Face aux offensives mortelles de la junte militaire, une représentante syndicale dans une entreprise textile qui produit des vestes pour Adidas témoignait dans le New York Times : « Plus je vois leur souffrance, plus j’ai envie de me battre, même au risque de mourir ».

Dans le contexte de la pandémie notamment, la population fait face à une crise sans précédent. Avec un taux de pauvreté extrême qui a triplé en un an, touchant désormais 63% des habitants. Et le manque de ressources qui s’étend dans les supermarchés a fait flamber les prix de l’huile de palme et du riz d’environ 20% d’après le World Food Program.

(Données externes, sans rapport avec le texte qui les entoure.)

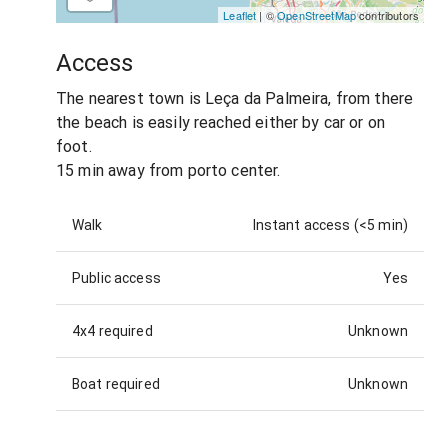
Leaflet
| ©
OpenStreetMap
contributors
Access
The nearest town is Leça da Palmeira, from there
the beach is easily reached either by car or on
foot.
15 min away from porto center.
Walk
Instant access (<5 min)
Public access
Yes
4x4 required
Unknown
Boat required
Unknown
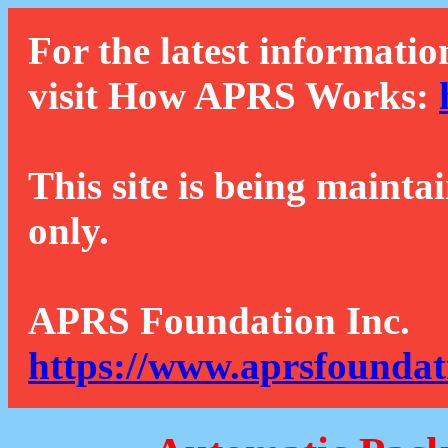
For the latest informatio
visit How APRS Works:
This site is being mainta
only.
APRS Foundation Inc.
https://www.aprsfoundat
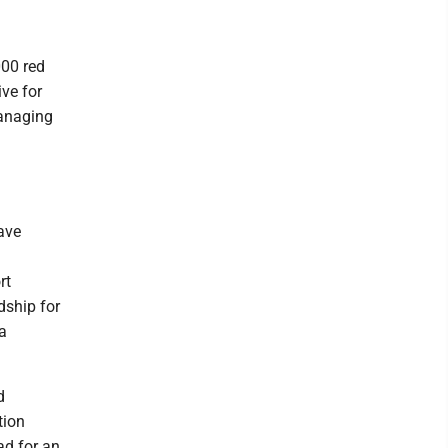
000 red
ive for
managing
ave
rt
dship for
 a
d
tion
ad for an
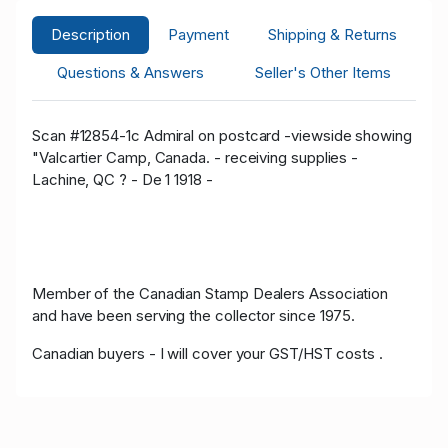
Description
Payment
Shipping & Returns
Questions & Answers
Seller's Other Items
Scan #12854-1c Admiral on postcard -viewside showing
"Valcartier Camp, Canada. - receiving supplies -
Lachine, QC ? - De 1 1918 -
Member of the Canadian Stamp Dealers Association
and have been serving the collector since 1975.
Canadian buyers - I will cover your GST/HST costs .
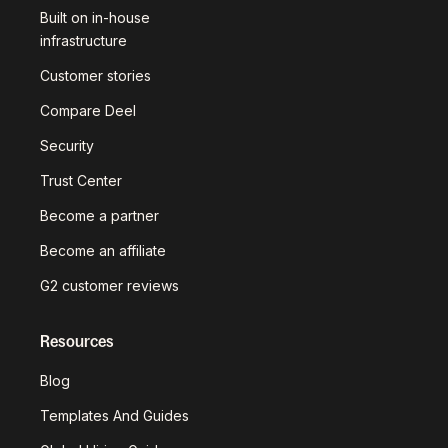
Built on in-house
infrastructure
Customer stories
Compare Deel
Security
Trust Center
Become a partner
Become an affiliate
G2 customer reviews
Resources
Blog
Templates And Guides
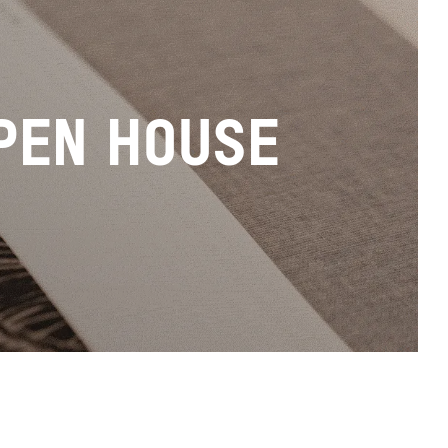
PEN HOUSE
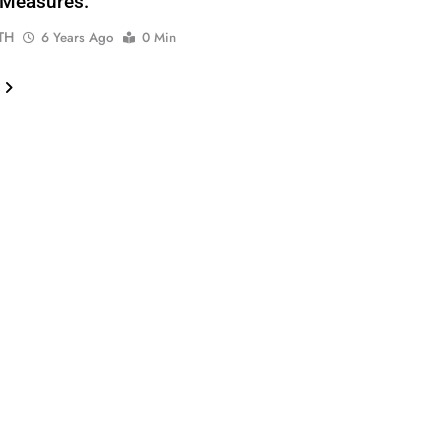
-Measures.
TH
6 Years Ago
0 Min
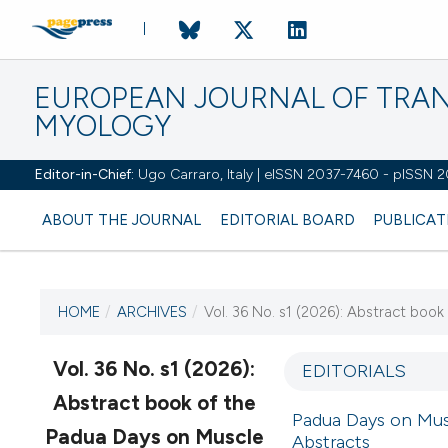
EUROPEAN JOURNAL OF TRA
MYOLOGY
Editor-in-Chief:
Ugo Carraro, Italy | eISSN 2037-7460 - pISSN 
ABOUT THE JOURNAL
EDITORIAL BOARD
PUBLICAT
HOME
/
ARCHIVES
/
Vol. 36 No. s1 (2026): Abstract boo
CURRENT ISSUE
VOL. 36 NO. S1 (2026)
Vol. 36 No. s1 (2026):
EDITORIALS
Abstract book of the
2 March 2026
Padua Days on Musc
Padua Days on Muscle
Abstracts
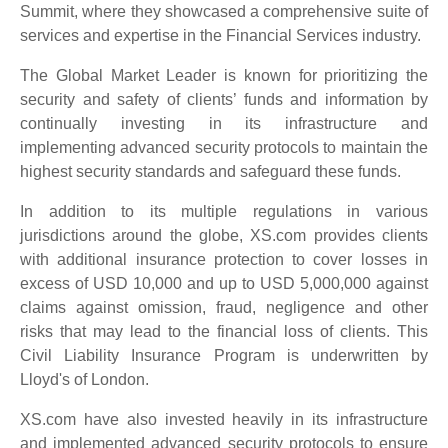
Summit, where they showcased a comprehensive suite of
services and expertise in the Financial Services industry.
The Global Market Leader is known for prioritizing the
security and safety of clients’ funds and information by
continually investing in its infrastructure and
implementing advanced security protocols to maintain the
highest security standards and safeguard these funds.
In addition to its multiple regulations in various
jurisdictions around the globe, XS.com provides clients
with additional insurance protection to cover losses in
excess of USD 10,000 and up to USD 5,000,000 against
claims against omission, fraud, negligence and other
risks that may lead to the financial loss of clients. This
Civil Liability Insurance Program is underwritten by
Lloyd's of London.
XS.com have also invested heavily in its infrastructure
and implemented advanced security protocols to ensure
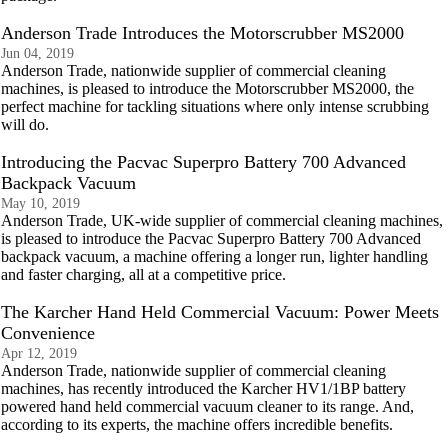
Anderson Trade Introduces the Motorscrubber MS2000
Jun 04, 2019
Anderson Trade, nationwide supplier of commercial cleaning
machines, is pleased to introduce the Motorscrubber MS2000, the
perfect machine for tackling situations where only intense scrubbing
will do.
Introducing the Pacvac Superpro Battery 700 Advanced
Backpack Vacuum
May 10, 2019
Anderson Trade, UK-wide supplier of commercial cleaning machines,
is pleased to introduce the Pacvac Superpro Battery 700 Advanced
backpack vacuum, a machine offering a longer run, lighter handling
and faster charging, all at a competitive price.
The Karcher Hand Held Commercial Vacuum: Power Meets
Convenience
Apr 12, 2019
Anderson Trade, nationwide supplier of commercial cleaning
machines, has recently introduced the Karcher HV1/1BP battery
powered hand held commercial vacuum cleaner to its range. And,
according to its experts, the machine offers incredible benefits.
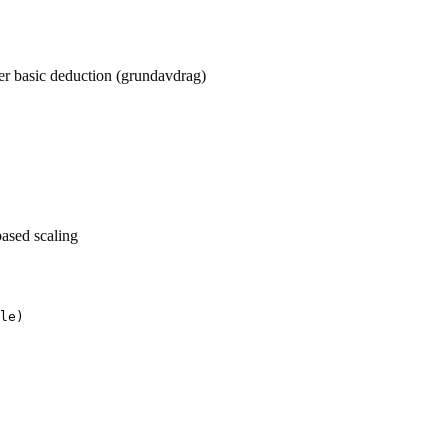
ter basic deduction (grundavdrag)
ased scaling
le)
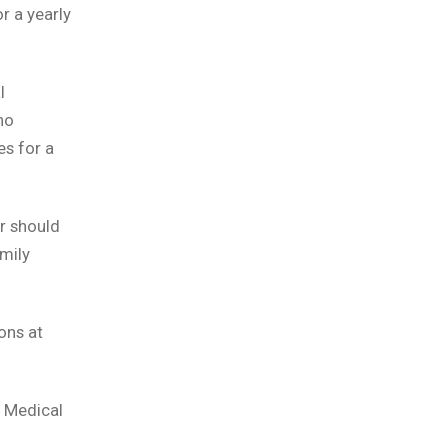
r a yearly
l
no
es for a
r should
mily
ons at
 Medical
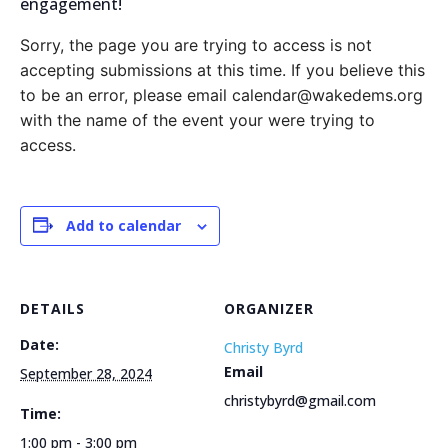
engagement!
Sorry, the page you are trying to access is not
accepting submissions at this time. If you believe this
to be an error, please email calendar@wakedems.org
with the name of the event your were trying to
access.
Add to calendar
DETAILS
ORGANIZER
Date:
Christy Byrd
Email
September 28, 2024
christybyrd@gmail.com
Time:
1:00 pm - 3:00 pm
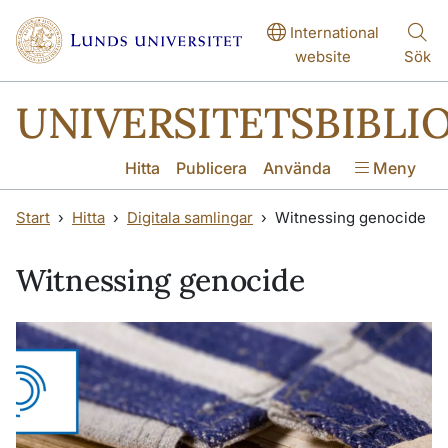
Hoppa till huvudinnehåll
Hoppa till huvudinnehåll
International
website
Sök
UNIVERSITETSBIBLI
Hitta
Publicera
Använda
Meny
Start
Hitta
Digitala samlingar
Witnessing genocide
Witnessing genocide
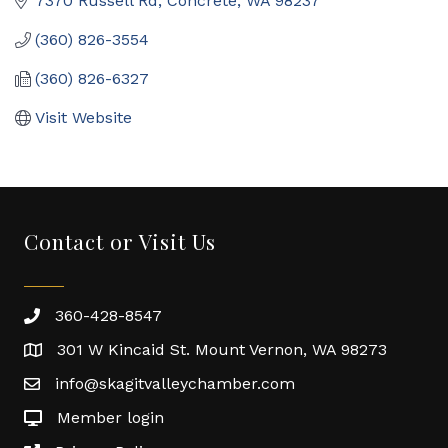
7370 Russell Rd
Concrete
WA
98237
(360) 826-3554
(360) 826-6327
Visit Website
Contact or Visit Us
360-428-8547
301 W Kincaid St. Mount Vernon, WA 98273
info@skagitvalleychamber.com
Member login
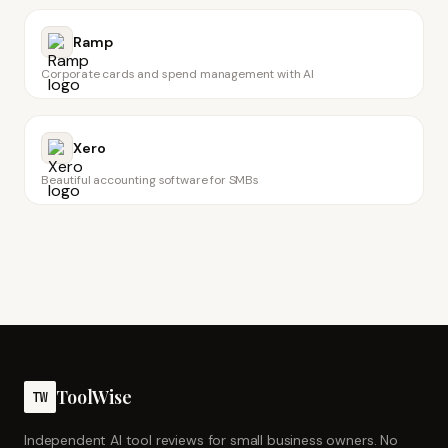
Ramp
Corporate cards and spend management with AI
Xero
Beautiful accounting software for SMBs
ToolWise
TW
Independent AI tool reviews for small business owners. No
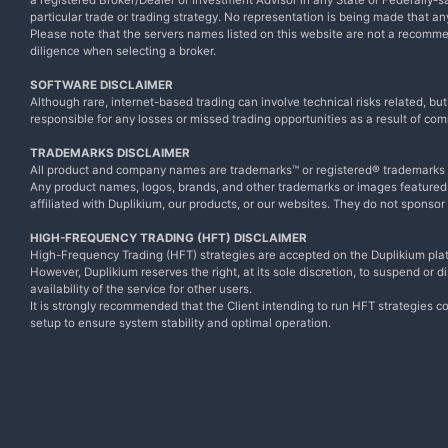
a registered Broker/Dealer or Investment Advisor in any State or Federally-sa
particular trade or trading strategy. No representation is being made that any 
Please note that the servers names listed on this website are not a recomm
diligence when selecting a broker.
SOFTWARE DISCLAIMER
Although rare, internet-based trading can involve technical risks related, bu
responsible for any losses or missed trading opportunities as a result of com
TRADEMARKS DISCLAIMER
All product and company names are trademarks™ or registered® trademarks of
Any product names, logos, brands, and other trademarks or images featured o
affiliated with Duplikium, our products, or our websites. They do not sponsor
HIGH-FREQUENCY TRADING (HFT) DISCLAIMER
High-Frequency Trading (HFT) strategies are accepted on the Duplikium plat
However, Duplikium reserves the right, at its sole discretion, to suspend or 
availability of the service for other users.
It is strongly recommended that the Client intending to run HFT strategies co
setup to ensure system stability and optimal operation.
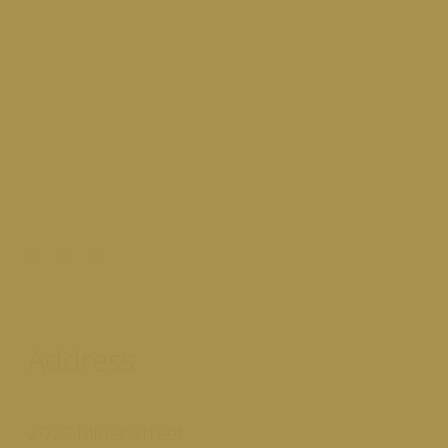
Address
2077 Miner Street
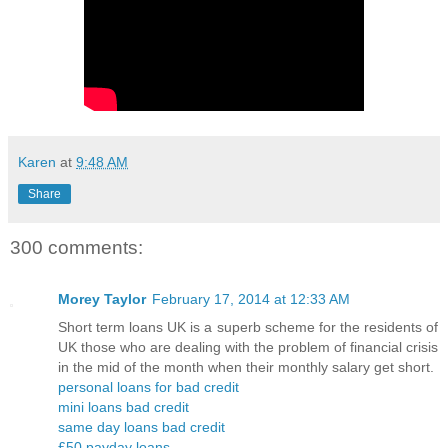
Karen
at
9:48 AM
Share
300 comments:
Morey Taylor
February 17, 2014 at 12:33 AM
Short term loans UK is a superb scheme for the residents of
UK those who are dealing with the problem of financial crisis
in the mid of the month when their monthly salary get short.
personal loans for bad credit
mini loans bad credit
same day loans bad credit
£50 payday loans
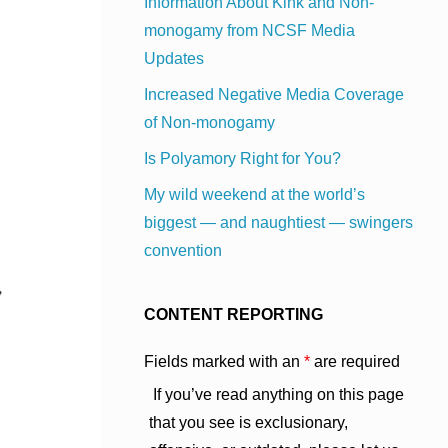
Information About Kink and Non-
monogamy from NCSF Media
Updates
Increased Negative Media Coverage
of Non-monogamy
Is Polyamory Right for You?
My wild weekend at the world’s
biggest — and naughtiest — swingers
convention
CONTENT REPORTING
Fields marked with an
*
are required
If you’ve read anything on this page
that you see is exclusionary,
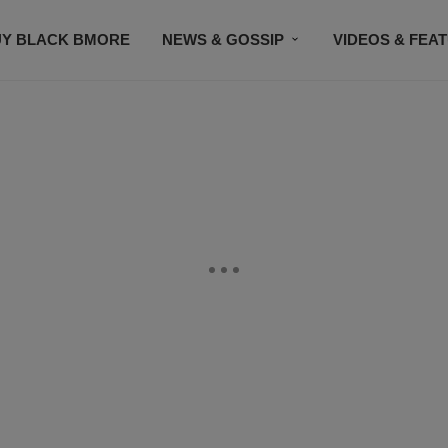
UY BLACK BMORE
NEWS & GOSSIP
VIDEOS & FEA
EVENTS
CONTACT US
STAY CONNECTED
SU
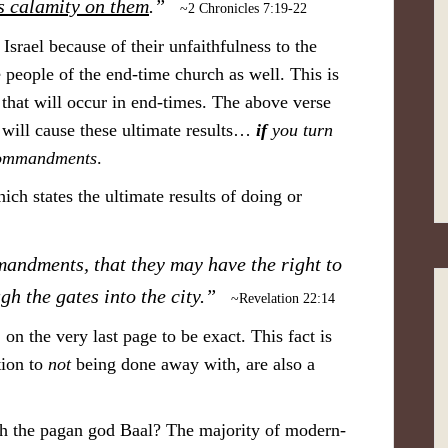
is calamity on them
.”
~2 Chronicles 7:19-22
 Israel because of their unfaithfulness to the
e people of the end-time church as well. This is
 that will occur in end-times. The above verse
t will cause these ultimate results…
if
you turn
Commandments
.
hich states the ultimate results of doing or
andments, that they may have the right to
ugh the gates into the city.”
~Revelation 22:14
 on the very last page to be exact. This fact is
tion to
not
being done away with, are also a
ith the pagan god Baal? The majority of modern-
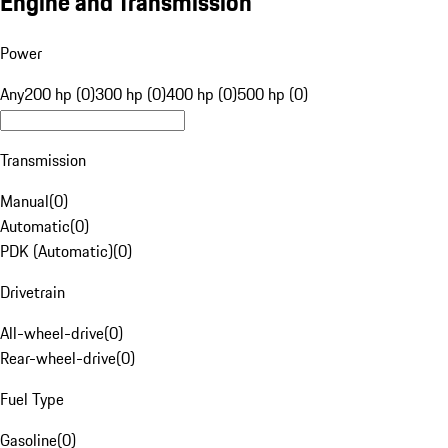
Engine and Transmission
Power
Any
200 hp (0)
300 hp (0)
400 hp (0)
500 hp (0)
Transmission
Manual
(
0
)
Automatic
(
0
)
PDK (Automatic)
(
0
)
Drivetrain
All-wheel-drive
(
0
)
Rear-wheel-drive
(
0
)
Fuel Type
Gasoline
(
0
)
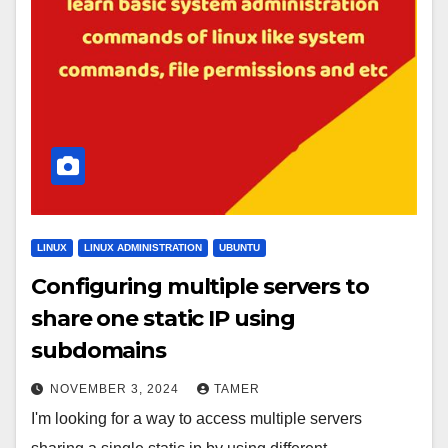
LINUX
LINUX ADMINISTRATION
UBUNTU
Configuring multiple servers to
share one static IP using
subdomains
NOVEMBER 3, 2024
TAMER
I'm looking for a way to access multiple servers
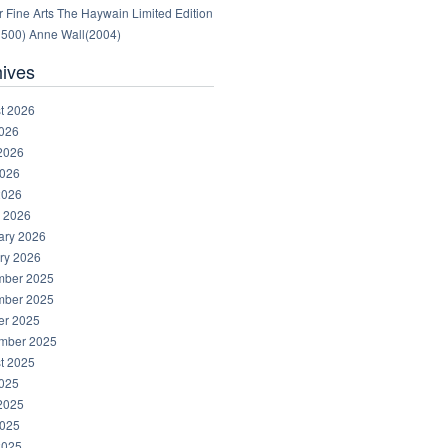
 Fine Arts The Haywain Limited Edition
1500) Anne Wall(2004)
hives
t 2026
2026
2026
026
2026
 2026
ary 2026
ry 2026
ber 2025
ber 2025
er 2025
mber 2025
t 2025
2025
2025
025
2025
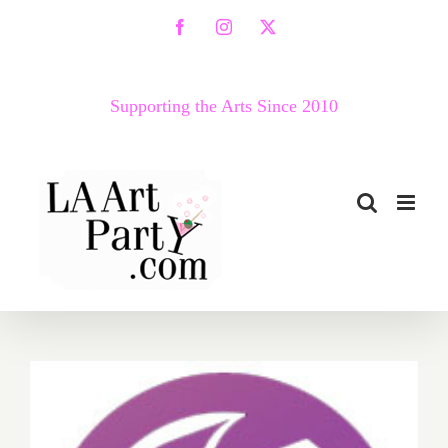
Skip
Facebook
Instagram
X
to
content
Supporting the Arts Since 2010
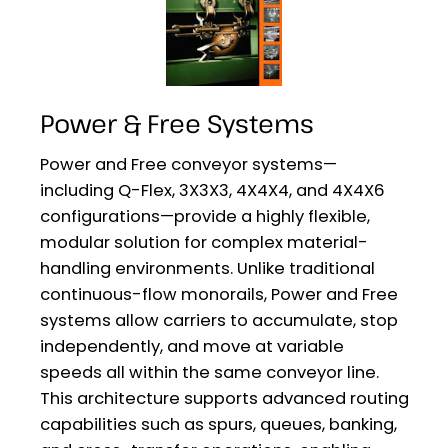
Power & Free Systems
Power and Free conveyor systems—
including Q-Flex, 3X3X3, 4X4X4, and 4X4X6
configurations—provide a highly flexible,
modular solution for complex material-
handling environments. Unlike traditional
continuous-flow monorails, Power and Free
systems allow carriers to accumulate, stop
independently, and move at variable
speeds all within the same conveyor line.
This architecture supports advanced routing
capabilities such as spurs, queues, banking,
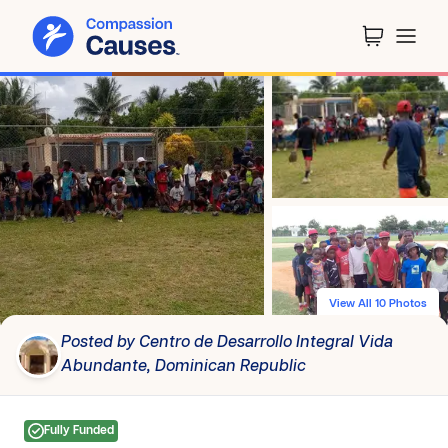
View All 10 Photos
Posted by Centro de Desarrollo Integral Vida
Abundante, Dominican Republic
Fully Funded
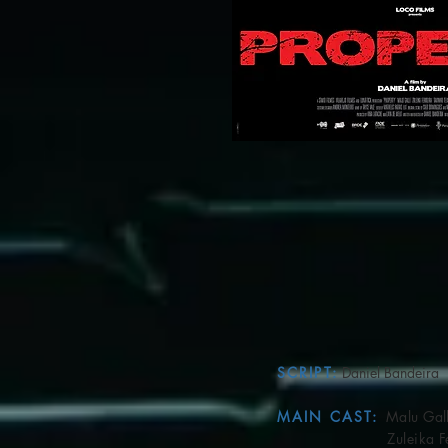
SCRIPT:
Daniel Bandeira
MAIN CAST:
Malu Gall
Zuleika Ferr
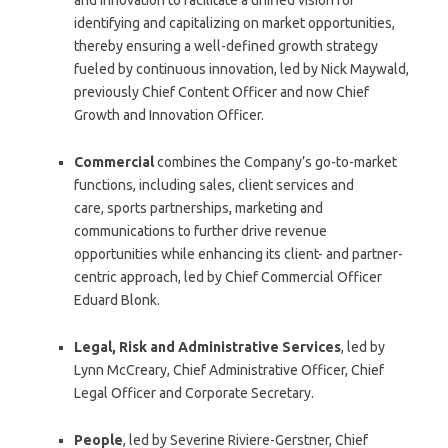
identifying and capitalizing on market opportunities,
thereby ensuring a well-defined growth strategy
fueled by continuous innovation, led by Nick Maywald,
previously Chief Content Officer and now Chief
Growth and Innovation Officer.
Commercial
combines the Company’s go-to-market
functions, including sales, client services and
care, sports partnerships, marketing and
communications to further drive revenue
opportunities while enhancing its client- and partner-
centric approach, led by Chief Commercial Officer
Eduard Blonk.
Legal, Risk and Administrative Services
, led by
Lynn McCreary, Chief Administrative Officer, Chief
Legal Officer and Corporate Secretary.
People
, led by Severine Riviere-Gerstner, Chief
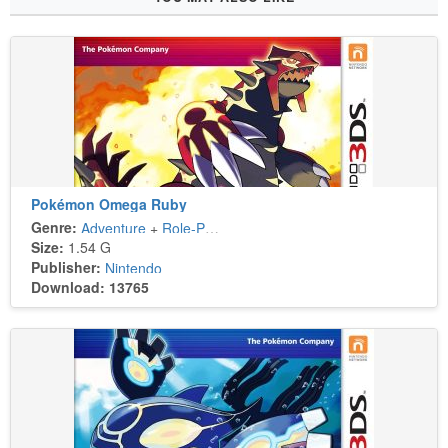
Pokémon Omega Ruby
Genre:
Adventure
+
Role-Playing
Size:
1.54 G
Publisher:
Nintendo
Download: 13765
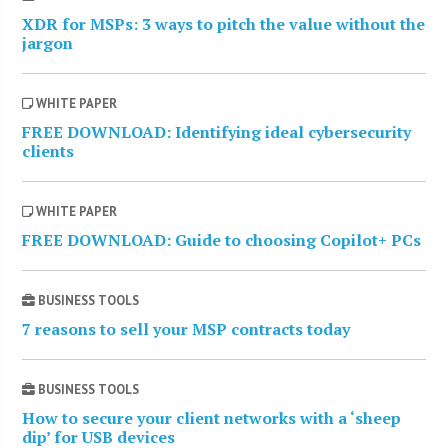
XDR for MSPs: 3 ways to pitch the value without the
jargon
WHITE PAPER
FREE DOWNLOAD: Identifying ideal cybersecurity
clients
WHITE PAPER
FREE DOWNLOAD: Guide to choosing Copilot+ PCs
BUSINESS TOOLS
7 reasons to sell your MSP contracts today
BUSINESS TOOLS
How to secure your client networks with a ‘sheep
dip’ for USB devices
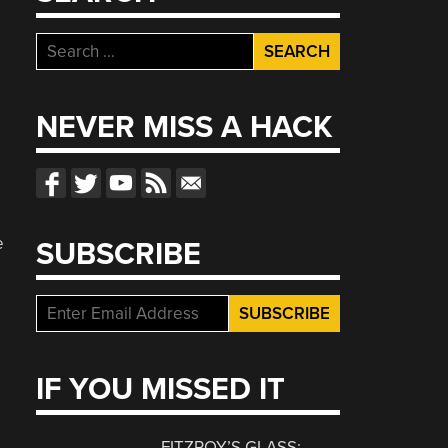
Search
for:
NEVER MISS A HACK
e
SUBSCRIBE
IF YOU MISSED IT
FITZROY’S GLASS:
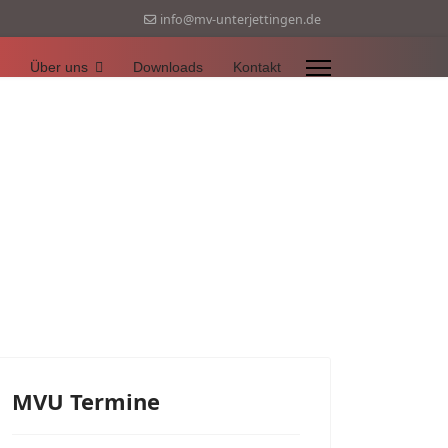
info@mv-unterjettingen.de
Über uns
Downloads
Kontakt
MVU Termine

Dans ces conditions, le mouvement se retrouve dans la croisée de chemins sur plusieurs aspects. La grève est en train de toucher les intérêts des militaires mais en même temps, les ouvriers et ouvrières ainsi que les classes populaires s’enfoncent dans une situation économique grave. C’est en ce sens que se pose le besoin d’un contrôle ouvrier et populaire sur le partage des produits de première nécessité, pour subvenir elle-même à ses besoins quotidiens de la population. Cela risque de mettre en contradiction les intérêts de la population ouvrière avec ceux des capitaliste qui, pour certains, tentent de tirer profit de la situation. L’auto-organisation ouvrière sera par conséquent fondamentale pour faire face à ces défis pour la continuité de la lutte contre les militaires.